:: EXERCISE AIM ::
The records beneath should be printed exactly, and the pictures are to be left out.

* * *

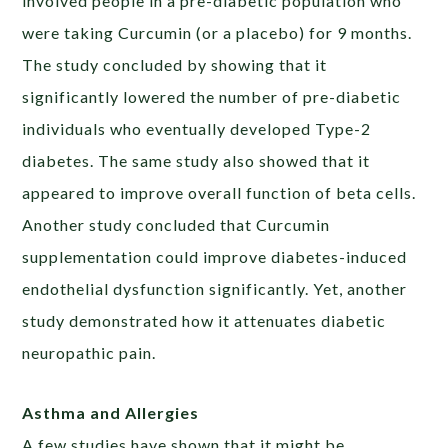
involved people in a pre-diabetic population who
were taking Curcumin (or a placebo) for 9 months.
The study concluded by showing that it
significantly lowered the number of pre-diabetic
individuals who eventually developed Type-2
diabetes. The same study also showed that it
appeared to improve overall function of beta cells.
Another study concluded that Curcumin
supplementation could improve diabetes-induced
endothelial dysfunction significantly. Yet, another
study demonstrated how it attenuates diabetic
neuropathic pain.
Asthma and Allergies
A few studies have shown that it might be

* * *

:: TASK RESPONSE ::
involved people in a pre-diabetic population who
were taking Curcumin (or a placebo) for 9 months.
The study concluded by showing that it
significantly lowered the number of pre-diabetic
individuals who eventually developed Type-2
diabetes. The same study also showed that it
appeared to improve overall function of beta cells.
Another study concluded that Curcumin
supplementation could improve diabetes-induced
endothelial dysfunction significantly. Yet, another
study demonstrated how it attenuates diabetic
neuropathic pain.
Asthma and Allergies
A few studies have shown that it might be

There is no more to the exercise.